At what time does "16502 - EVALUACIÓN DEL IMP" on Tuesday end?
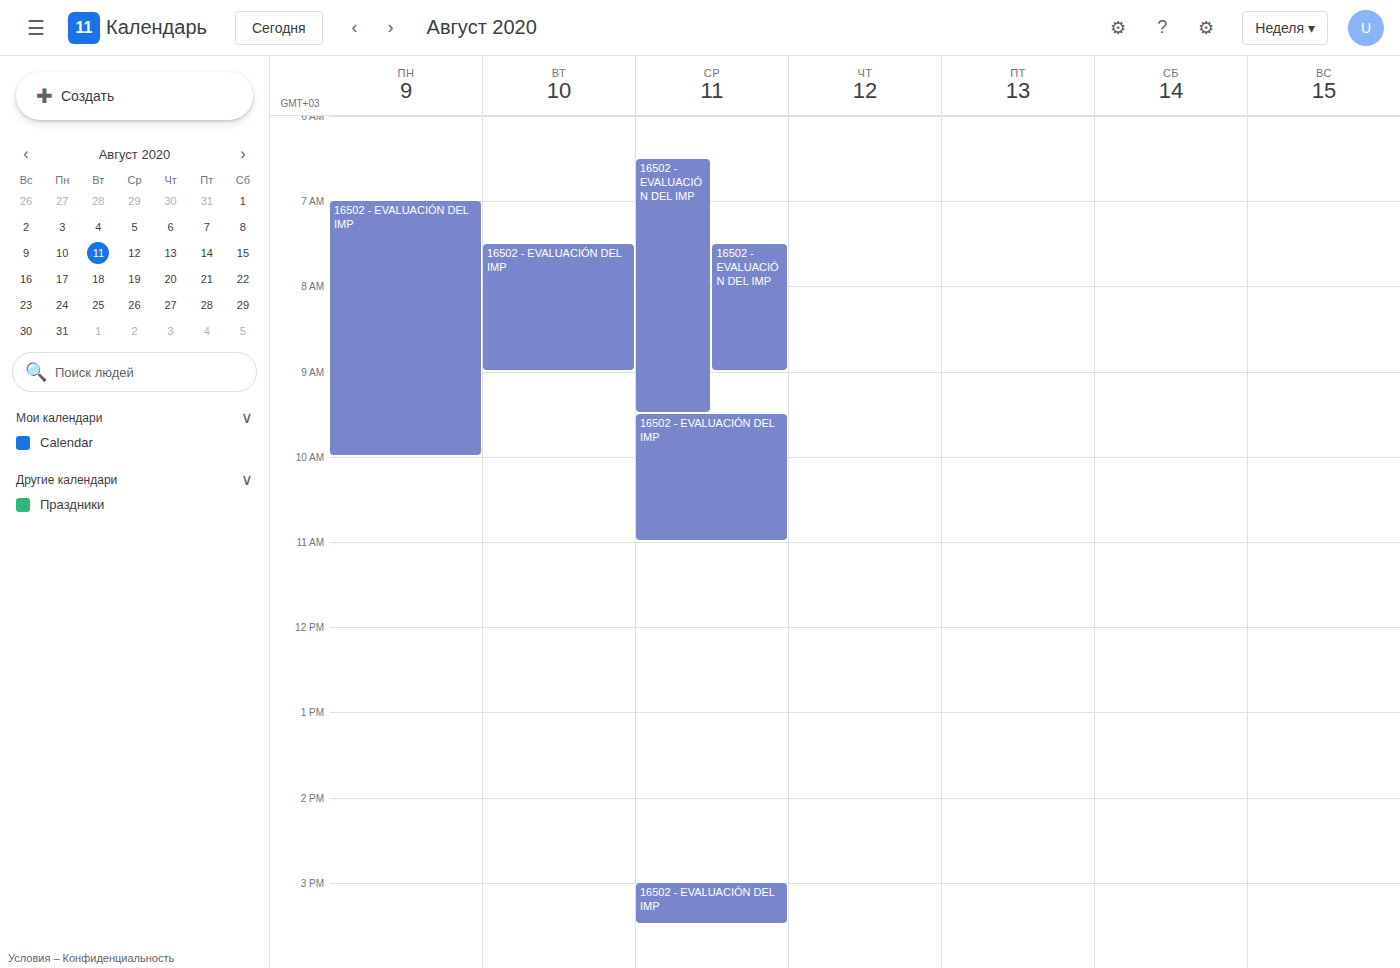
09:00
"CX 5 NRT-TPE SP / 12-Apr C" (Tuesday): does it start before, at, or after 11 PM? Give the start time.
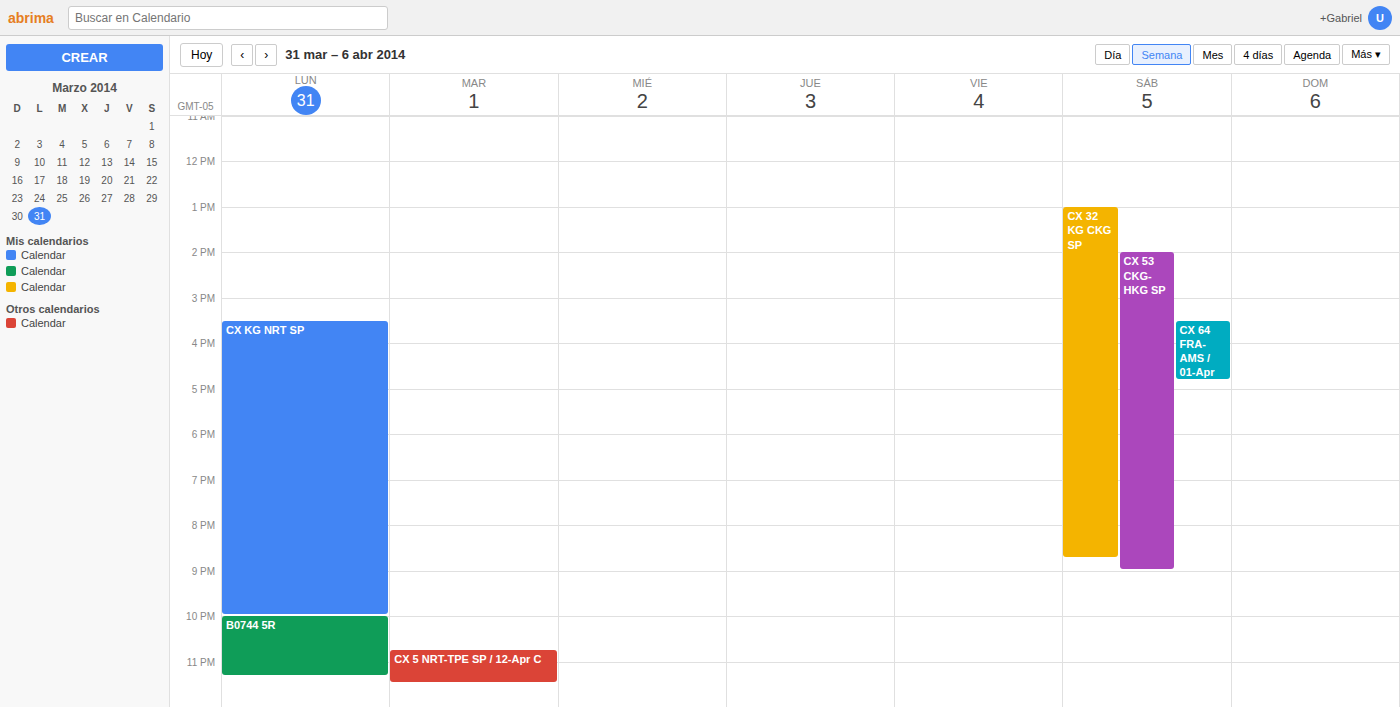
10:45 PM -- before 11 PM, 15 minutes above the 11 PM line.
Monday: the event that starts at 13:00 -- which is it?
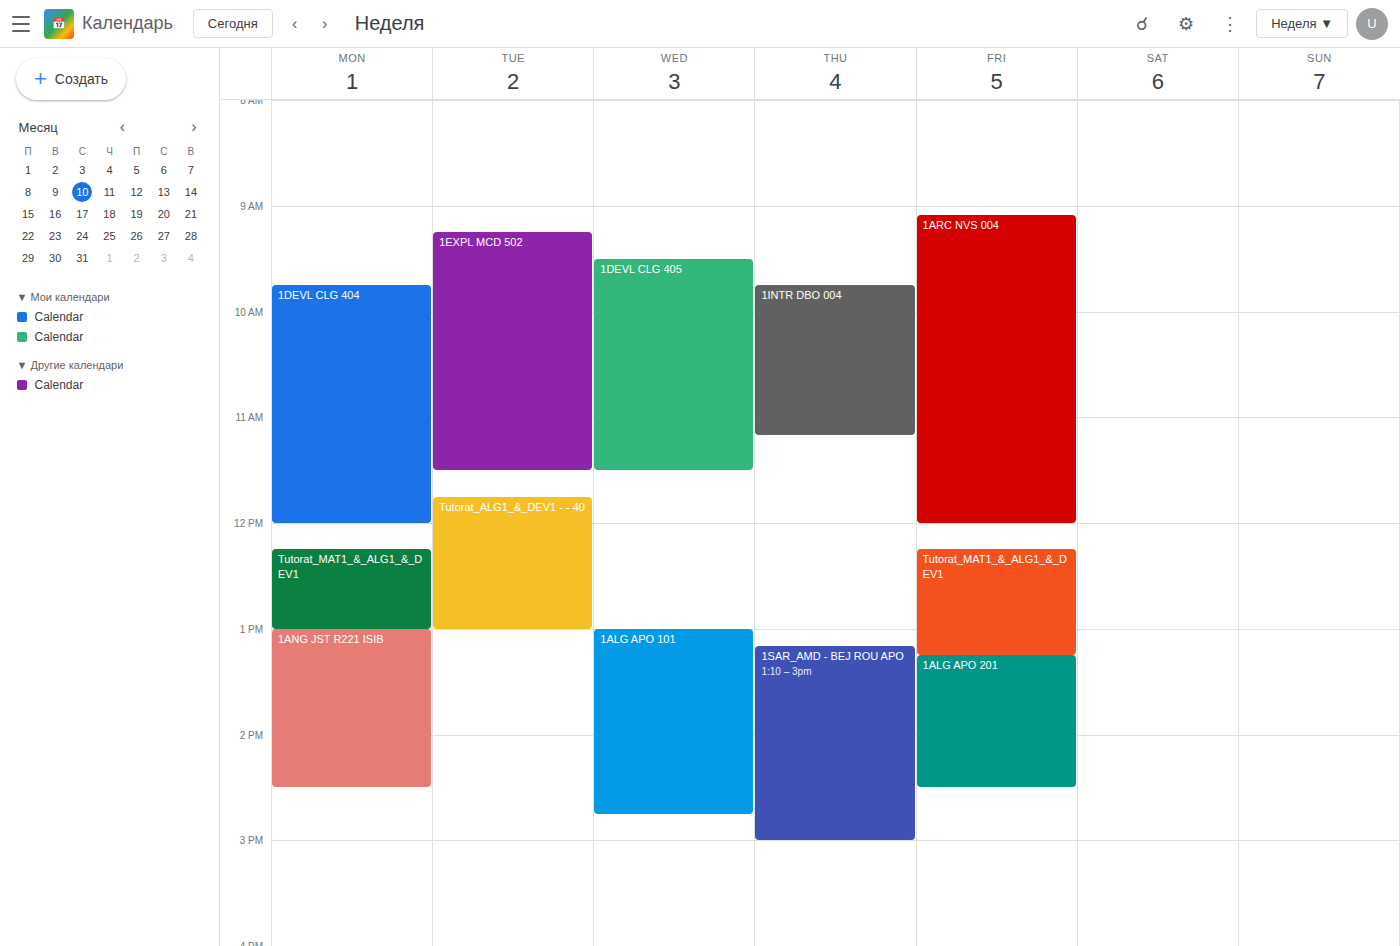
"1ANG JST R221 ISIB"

• Given problem
Locate each line in the records that contains the string "before" with matching case, and copy those lines.

• Result for this exercise
"CX 5 NRT-TPE SP / 12-Apr C" (Tuesday): does it start before, at, or after 11 PM? Give the start time.
10:45 PM -- before 11 PM, 15 minutes above the 11 PM line.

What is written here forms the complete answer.